NBA to Have a Different Champion for the Eighth Straight Year
The NBA will crown a different champion for the eighth consecutive season. With the Finals now set between the San Antonio Spurs and the New York Knicks, the league continues a historic trend that highlights the competitive balance currently defining the world’s premier basketball competition.
The 2025-26 NBA season has already guaranteed a remarkable milestone: for the eighth consecutive year, the league will produce a new champion. The San Antonio Spurs’ run to the NBA Finals, where they will face the New York Knicks, ensures that no franchise will successfully defend its title, something that has not happened since the dynasty years of the Golden State Warriors.
The Texas franchise punched its ticket to the Finals after eliminating the defending champion Oklahoma City Thunder, while the Knicks completed a memorable campaign to reach the championship series for the first time since 1999.
The parity seen across today’s NBA stands in stark contrast to previous eras, when teams such as the Golden State Warriors and the Miami Heat dominated the league for extended periods.
A League Defined by Competitive Balance
The last team to successfully repeat as NBA champions was Golden State, which captured back-to-back titles in 2016-17 and 2017-18 behind stars such as Stephen Curry, Kevin Durant, Klay Thompson, and Draymond Green.
Since then, the NBA has seen a different champion emerge each season. The Toronto Raptors lifted the trophy in 2019, followed by the Los Angeles Lakers in 2020, the Milwaukee Bucks in 2021, the Golden State Warriors in 2022, the Denver Nuggets in 2023, the Boston Celtics in 2024, and the Oklahoma City Thunder in 2025.
This constant rotation of champions has become one of the league’s defining characteristics, proving that every season brings new contenders capable of competing for basketball’s ultimate prize.

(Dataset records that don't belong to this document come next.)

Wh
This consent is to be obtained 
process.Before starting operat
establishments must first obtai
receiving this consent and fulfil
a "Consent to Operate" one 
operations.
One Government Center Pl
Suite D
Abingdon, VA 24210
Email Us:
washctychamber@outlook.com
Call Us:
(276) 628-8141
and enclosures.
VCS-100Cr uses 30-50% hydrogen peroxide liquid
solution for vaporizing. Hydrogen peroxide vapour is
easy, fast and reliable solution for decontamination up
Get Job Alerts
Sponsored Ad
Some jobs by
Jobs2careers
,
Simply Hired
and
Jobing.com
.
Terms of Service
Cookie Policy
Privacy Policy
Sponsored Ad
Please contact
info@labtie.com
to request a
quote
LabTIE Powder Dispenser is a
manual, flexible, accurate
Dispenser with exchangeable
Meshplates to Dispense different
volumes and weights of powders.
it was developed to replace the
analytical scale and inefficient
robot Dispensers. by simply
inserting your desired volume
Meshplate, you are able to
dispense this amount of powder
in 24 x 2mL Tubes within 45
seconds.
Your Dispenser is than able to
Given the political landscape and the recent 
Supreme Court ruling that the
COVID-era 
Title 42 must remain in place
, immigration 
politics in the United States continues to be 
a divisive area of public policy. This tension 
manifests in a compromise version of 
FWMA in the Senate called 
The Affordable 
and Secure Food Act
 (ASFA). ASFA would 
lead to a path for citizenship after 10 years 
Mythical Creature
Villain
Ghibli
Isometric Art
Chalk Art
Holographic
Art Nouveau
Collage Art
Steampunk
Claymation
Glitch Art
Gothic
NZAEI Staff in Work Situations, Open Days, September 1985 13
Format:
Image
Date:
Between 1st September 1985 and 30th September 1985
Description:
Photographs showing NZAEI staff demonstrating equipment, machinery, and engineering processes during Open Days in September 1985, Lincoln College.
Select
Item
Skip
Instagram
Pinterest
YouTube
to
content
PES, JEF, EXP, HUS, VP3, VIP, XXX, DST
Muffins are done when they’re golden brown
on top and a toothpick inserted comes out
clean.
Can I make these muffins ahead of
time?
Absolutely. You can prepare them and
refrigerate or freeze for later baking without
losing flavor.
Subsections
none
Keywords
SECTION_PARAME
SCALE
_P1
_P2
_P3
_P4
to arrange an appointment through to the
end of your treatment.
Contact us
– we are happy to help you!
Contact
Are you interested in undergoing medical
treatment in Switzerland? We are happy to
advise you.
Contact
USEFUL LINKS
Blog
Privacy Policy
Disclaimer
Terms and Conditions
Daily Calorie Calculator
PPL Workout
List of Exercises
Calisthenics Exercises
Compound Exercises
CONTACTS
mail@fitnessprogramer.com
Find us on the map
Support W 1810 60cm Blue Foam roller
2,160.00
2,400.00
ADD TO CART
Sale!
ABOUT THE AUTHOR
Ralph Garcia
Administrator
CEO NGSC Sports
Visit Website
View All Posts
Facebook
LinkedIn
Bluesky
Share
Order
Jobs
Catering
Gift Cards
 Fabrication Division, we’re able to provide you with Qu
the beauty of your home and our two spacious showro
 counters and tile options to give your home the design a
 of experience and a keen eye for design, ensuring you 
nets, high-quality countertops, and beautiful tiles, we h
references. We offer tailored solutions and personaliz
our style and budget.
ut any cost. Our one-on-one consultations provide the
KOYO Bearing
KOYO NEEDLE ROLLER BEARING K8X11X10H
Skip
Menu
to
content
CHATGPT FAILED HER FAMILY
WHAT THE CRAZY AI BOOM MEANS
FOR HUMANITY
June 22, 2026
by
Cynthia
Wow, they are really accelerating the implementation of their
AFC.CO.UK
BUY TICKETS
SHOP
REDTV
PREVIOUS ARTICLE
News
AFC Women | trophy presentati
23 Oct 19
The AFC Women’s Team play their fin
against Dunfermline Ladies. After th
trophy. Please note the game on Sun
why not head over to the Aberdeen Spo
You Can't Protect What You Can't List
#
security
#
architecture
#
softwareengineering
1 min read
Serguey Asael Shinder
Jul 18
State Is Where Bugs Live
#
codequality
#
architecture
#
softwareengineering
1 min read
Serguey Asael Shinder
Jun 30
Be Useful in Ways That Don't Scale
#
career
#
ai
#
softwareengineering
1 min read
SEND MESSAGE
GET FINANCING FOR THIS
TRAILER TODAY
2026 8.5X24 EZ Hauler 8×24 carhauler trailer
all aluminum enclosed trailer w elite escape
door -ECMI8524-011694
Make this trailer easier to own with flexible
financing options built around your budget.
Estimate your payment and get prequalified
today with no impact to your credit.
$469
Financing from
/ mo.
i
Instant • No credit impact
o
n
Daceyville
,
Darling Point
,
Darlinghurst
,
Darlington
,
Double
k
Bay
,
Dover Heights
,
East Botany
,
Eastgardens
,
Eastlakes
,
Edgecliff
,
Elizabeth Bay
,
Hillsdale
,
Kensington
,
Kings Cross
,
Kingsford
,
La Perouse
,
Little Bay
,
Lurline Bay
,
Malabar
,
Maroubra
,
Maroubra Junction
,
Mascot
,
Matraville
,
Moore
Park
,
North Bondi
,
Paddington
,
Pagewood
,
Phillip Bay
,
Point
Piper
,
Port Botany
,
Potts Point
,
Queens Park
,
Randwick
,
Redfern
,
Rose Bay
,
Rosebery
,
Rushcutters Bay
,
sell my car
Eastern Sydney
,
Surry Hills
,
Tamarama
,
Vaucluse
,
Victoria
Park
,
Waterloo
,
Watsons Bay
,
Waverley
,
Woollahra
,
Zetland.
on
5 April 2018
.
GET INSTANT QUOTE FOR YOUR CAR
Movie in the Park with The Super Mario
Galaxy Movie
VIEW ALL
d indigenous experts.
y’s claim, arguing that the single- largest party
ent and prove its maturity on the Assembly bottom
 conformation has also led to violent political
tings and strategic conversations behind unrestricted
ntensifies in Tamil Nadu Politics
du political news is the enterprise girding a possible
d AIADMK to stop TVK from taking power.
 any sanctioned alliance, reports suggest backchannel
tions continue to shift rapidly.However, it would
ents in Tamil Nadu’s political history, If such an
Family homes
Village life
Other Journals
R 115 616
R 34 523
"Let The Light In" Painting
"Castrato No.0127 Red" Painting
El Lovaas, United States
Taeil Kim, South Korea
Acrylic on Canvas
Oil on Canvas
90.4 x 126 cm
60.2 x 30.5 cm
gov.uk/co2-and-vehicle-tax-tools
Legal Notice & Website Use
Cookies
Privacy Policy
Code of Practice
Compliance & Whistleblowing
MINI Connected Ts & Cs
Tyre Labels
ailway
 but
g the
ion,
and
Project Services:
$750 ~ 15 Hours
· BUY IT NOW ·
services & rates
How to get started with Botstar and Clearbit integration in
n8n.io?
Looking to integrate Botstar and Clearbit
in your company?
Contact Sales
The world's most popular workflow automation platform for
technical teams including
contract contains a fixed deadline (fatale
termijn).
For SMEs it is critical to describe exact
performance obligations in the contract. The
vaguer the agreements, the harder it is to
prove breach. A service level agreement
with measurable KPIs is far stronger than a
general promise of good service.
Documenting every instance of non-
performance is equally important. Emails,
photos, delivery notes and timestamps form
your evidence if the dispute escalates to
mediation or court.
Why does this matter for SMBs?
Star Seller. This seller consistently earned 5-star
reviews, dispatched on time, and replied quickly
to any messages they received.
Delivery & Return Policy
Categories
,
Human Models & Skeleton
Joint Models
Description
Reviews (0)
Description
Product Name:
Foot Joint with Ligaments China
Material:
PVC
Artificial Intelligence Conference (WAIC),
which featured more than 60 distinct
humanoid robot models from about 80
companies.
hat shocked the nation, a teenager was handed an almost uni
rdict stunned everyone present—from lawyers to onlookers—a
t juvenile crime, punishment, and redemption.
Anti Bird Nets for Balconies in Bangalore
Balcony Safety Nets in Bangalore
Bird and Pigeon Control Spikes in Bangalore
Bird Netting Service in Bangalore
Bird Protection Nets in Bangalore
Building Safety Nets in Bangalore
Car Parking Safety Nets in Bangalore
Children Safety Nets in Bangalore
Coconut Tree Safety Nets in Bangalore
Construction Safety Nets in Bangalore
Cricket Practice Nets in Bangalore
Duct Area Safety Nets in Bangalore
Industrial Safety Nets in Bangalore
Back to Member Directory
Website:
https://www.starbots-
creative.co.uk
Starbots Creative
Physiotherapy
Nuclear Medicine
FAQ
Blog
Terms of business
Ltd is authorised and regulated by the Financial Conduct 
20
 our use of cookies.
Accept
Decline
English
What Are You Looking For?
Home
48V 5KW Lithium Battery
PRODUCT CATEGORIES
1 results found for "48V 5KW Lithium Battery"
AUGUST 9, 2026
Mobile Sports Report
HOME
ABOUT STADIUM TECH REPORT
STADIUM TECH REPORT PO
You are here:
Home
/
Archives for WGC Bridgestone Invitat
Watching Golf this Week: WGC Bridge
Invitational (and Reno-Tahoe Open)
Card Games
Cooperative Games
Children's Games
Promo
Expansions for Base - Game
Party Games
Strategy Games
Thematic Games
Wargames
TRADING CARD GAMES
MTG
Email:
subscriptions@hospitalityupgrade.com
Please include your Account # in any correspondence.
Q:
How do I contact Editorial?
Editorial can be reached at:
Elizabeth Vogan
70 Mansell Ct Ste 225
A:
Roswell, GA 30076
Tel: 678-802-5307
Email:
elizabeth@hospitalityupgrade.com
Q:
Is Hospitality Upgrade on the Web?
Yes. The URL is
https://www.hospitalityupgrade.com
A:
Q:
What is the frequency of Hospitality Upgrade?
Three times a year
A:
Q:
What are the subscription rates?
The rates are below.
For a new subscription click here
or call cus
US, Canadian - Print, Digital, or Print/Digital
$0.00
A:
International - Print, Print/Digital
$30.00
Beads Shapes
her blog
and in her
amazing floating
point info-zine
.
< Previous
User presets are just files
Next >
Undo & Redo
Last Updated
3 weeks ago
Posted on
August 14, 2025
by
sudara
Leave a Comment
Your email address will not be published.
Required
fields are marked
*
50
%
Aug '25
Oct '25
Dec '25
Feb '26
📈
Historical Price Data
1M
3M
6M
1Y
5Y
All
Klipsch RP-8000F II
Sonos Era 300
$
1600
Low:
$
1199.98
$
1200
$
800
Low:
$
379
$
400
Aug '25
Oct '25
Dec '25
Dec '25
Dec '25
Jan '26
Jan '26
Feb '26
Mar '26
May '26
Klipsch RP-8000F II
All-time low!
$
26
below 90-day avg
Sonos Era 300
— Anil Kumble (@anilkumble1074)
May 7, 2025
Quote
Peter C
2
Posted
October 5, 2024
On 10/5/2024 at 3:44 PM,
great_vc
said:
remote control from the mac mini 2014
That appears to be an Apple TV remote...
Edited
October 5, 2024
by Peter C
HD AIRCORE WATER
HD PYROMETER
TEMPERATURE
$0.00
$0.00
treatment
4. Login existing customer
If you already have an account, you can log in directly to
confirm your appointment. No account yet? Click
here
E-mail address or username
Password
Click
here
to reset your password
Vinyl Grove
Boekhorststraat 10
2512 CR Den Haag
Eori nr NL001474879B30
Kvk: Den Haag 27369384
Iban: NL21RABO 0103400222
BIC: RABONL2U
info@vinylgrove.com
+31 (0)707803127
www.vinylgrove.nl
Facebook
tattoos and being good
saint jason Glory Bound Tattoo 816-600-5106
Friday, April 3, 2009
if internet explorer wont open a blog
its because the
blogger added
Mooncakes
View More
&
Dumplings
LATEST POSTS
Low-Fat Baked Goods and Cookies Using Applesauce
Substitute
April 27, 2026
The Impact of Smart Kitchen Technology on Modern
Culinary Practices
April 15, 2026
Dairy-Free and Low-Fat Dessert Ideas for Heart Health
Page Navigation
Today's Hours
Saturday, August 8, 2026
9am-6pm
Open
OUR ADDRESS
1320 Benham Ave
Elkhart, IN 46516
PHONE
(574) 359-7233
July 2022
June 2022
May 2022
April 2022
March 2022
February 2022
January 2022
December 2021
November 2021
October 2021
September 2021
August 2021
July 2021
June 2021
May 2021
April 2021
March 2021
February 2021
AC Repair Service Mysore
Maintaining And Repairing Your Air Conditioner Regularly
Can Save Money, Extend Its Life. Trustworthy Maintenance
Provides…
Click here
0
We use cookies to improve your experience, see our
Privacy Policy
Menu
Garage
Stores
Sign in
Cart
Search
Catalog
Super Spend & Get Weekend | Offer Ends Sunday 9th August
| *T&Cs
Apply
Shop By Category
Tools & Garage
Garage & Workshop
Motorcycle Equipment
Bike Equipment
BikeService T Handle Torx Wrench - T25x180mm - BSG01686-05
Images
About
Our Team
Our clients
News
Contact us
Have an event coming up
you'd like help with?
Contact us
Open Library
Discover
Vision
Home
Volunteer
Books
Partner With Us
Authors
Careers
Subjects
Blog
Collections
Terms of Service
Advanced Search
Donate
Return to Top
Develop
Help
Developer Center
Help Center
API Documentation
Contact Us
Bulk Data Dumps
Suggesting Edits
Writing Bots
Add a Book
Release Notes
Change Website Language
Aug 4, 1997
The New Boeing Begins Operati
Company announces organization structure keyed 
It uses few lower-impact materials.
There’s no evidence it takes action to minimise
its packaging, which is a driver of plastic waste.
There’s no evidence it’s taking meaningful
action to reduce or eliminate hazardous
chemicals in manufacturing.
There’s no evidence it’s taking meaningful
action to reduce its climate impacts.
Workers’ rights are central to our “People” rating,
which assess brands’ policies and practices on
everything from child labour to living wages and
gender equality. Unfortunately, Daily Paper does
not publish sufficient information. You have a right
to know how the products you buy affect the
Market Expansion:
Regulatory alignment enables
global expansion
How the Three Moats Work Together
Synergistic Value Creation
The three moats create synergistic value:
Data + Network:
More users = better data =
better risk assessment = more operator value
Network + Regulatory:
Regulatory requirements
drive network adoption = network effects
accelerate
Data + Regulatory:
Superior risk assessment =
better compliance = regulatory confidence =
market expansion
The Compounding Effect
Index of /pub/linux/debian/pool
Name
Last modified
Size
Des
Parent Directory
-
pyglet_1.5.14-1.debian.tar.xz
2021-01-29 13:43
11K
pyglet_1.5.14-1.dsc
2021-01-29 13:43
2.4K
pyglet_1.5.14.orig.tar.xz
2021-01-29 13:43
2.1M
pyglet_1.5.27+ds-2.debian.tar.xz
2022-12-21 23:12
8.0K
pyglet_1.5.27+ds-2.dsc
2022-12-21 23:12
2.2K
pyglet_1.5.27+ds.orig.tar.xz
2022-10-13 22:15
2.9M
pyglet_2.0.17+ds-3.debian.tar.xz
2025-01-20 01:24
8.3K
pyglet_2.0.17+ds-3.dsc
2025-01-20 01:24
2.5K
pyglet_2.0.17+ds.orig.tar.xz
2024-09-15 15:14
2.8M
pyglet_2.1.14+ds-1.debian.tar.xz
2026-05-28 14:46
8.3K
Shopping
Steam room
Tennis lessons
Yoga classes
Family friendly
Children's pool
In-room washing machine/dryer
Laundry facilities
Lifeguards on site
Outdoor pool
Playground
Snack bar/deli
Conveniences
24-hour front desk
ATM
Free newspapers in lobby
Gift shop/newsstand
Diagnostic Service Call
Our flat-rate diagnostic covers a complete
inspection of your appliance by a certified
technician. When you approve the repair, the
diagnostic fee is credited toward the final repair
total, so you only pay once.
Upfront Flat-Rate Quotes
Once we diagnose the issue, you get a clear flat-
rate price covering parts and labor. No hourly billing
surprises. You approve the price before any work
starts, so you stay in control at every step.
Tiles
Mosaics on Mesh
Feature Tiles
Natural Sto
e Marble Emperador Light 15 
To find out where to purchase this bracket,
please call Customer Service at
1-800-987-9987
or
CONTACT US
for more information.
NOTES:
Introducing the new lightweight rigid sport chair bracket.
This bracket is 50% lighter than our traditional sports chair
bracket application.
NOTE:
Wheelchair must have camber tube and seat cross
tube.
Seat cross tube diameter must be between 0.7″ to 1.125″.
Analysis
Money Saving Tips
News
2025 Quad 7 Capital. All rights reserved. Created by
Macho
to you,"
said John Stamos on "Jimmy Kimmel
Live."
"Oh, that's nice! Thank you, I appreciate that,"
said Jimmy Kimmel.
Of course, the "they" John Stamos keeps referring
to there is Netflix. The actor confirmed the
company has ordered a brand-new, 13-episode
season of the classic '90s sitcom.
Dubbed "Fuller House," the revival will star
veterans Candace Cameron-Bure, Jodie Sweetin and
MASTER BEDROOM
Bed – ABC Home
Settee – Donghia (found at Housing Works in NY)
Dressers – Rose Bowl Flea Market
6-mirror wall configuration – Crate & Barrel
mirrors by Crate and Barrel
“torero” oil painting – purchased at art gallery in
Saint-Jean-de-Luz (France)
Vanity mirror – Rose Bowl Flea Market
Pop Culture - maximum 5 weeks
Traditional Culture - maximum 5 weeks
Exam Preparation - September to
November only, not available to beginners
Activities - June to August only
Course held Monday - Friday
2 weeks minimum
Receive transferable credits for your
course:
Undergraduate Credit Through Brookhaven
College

Spurs and Knicks Ready to Write a New Chapter
Now it will be either the Spurs or the Knicks adding their name to that growing list. For San Antonio, the opportunity represents a return to the top more than a decade after its last championship, led by French sensation Victor Wembanyama, widely regarded as the future face of the NBA.
Meanwhile, New York is looking to end one of the longest championship droughts in league history and restore one of basketball’s most iconic franchises to its former glory.